Requirement: Give the records back exactly as written, but without the images.

Provided records:
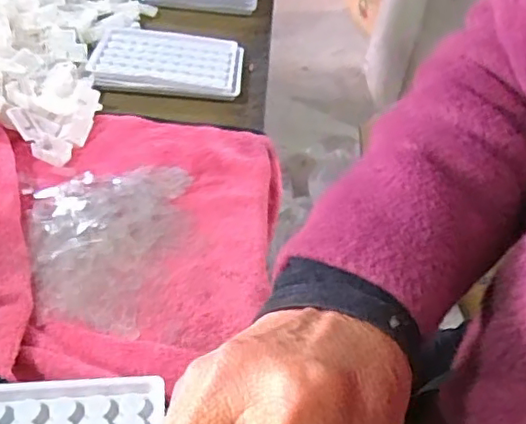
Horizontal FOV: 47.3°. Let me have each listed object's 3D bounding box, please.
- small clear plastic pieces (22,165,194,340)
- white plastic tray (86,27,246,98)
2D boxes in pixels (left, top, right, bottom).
[{"bbox_3d":[-0.099,0.018,0.396,0.106,0.013,0.143,-5,43,-14],"label":"small clear plastic pieces"},{"bbox_3d":[-0.088,-0.142,0.567,0.138,0.013,0.094,3,41,-6],"label":"white plastic tray"}]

Result:
Horizontal FOV: 47.3°. Let me have each listed object's 3D bounding box, please.
- small clear plastic pieces (22,165,194,340)
- white plastic tray (86,27,246,98)
2D boxes in pixels (left, top, right, bottom).
[{"bbox_3d":[-0.099,0.018,0.396,0.106,0.013,0.143,-5,43,-14],"label":"small clear plastic pieces"},{"bbox_3d":[-0.088,-0.142,0.567,0.138,0.013,0.094,3,41,-6],"label":"white plastic tray"}]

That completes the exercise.